# Swaying Zombie 2013



## discozombie (Jun 21, 2012)

New prop for 2013. Swaying zombie prop using a wiper motor for the movement, tstraub's 4 ch prop controller with a PIR trigger. The head is a cosmetology student head, I'm still on the fence if I should add hair or not.

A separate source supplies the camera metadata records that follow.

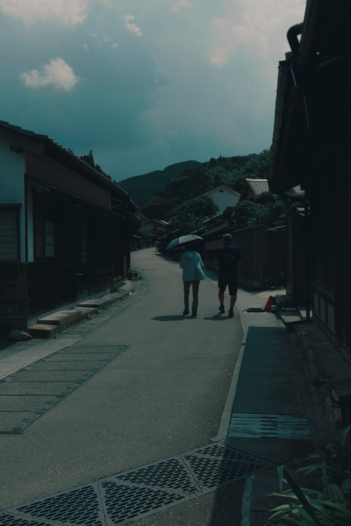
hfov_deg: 33.4
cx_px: 176
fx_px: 585
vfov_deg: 48.5
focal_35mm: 40
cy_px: 263
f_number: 8
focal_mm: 40
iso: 640
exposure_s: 1/2000
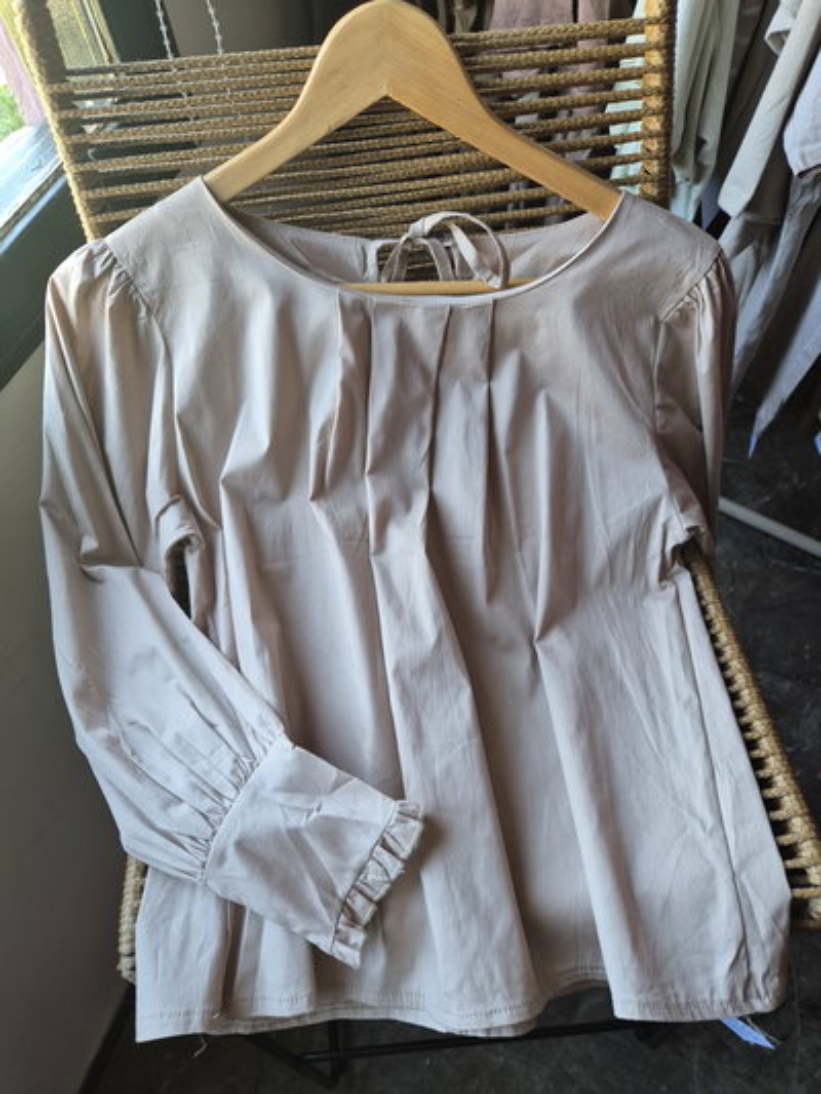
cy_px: 547
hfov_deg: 58.9
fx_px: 727
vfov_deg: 73.9
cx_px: 410
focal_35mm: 23
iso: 160
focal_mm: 5.4
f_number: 1.8
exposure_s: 1/100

Sorry about the video, its hard to shoot video, trigger the prop and turn off the lights by yourself. My wife and kids wont go into the basement since "Brad" has show up. (the cosmetology head read "Mr. Brad" on the neck)


----------



## jdubbya (Nov 6, 2005)

Fantastic! Love the movement. The head and hands are great. Personally I would leave the head as is. Looks more menacing w/o hair. Good job on the sound track as well. Any pics of the mechanism?


----------



## Bone Dancer (Oct 7, 2005)

Totally agree, excellent movement and yes, need to see the guts of this guy.


----------



## CreeepyCathy (Mar 28, 2009)

great job!!! LOVE the movement!


----------



## CrazedHaunter (Nov 18, 2012)

Great job.


----------



## Pumpkin5 (Aug 8, 2010)

:jol: DZ that is so cool! Brad looks bad to the bone. (I kind of get why your wife and kids are leery of him.)


----------



## RoxyBlue (Oct 6, 2008)

Bald guys can be zombies, too

The movement is really good on this guy, and I like the texturing on the face.


----------



## Hairazor (Mar 13, 2012)

You did a great job of putting this together, long may Brad scare! No hair needed!


----------



## discozombie (Jun 21, 2012)

Since this is the showroom, Ill make a new post to show the guts. http://www.hauntforum.com/showthread.php?p=755761#post755761


----------



## FastEddie33 (Aug 16, 2013)

Very cool!!..great job, love the movement!!


----------



## hpropman (Jul 27, 2008)

Nicely done and I agree leave the hair off


----------



## ~Hexxis~ (Jul 31, 2013)

It's amazing what you guys are coming up with. Ya know what they say... " One man's trash is another man's Halloween prop."... or is it another man's potpourri...? I can never remember.


----------



## morgan8586 (Aug 30, 2006)

Great job!!!


----------



## strynite (Jul 28, 2013)

Nice prop and great job on the movement!


----------



## Nrthrnstr (Jul 23, 2013)

Awesome!


----------



## davensj (Nov 21, 2012)

This is nice! Great job!


----------



## The Watcher (Sep 13, 2008)

That is one cool prop.


----------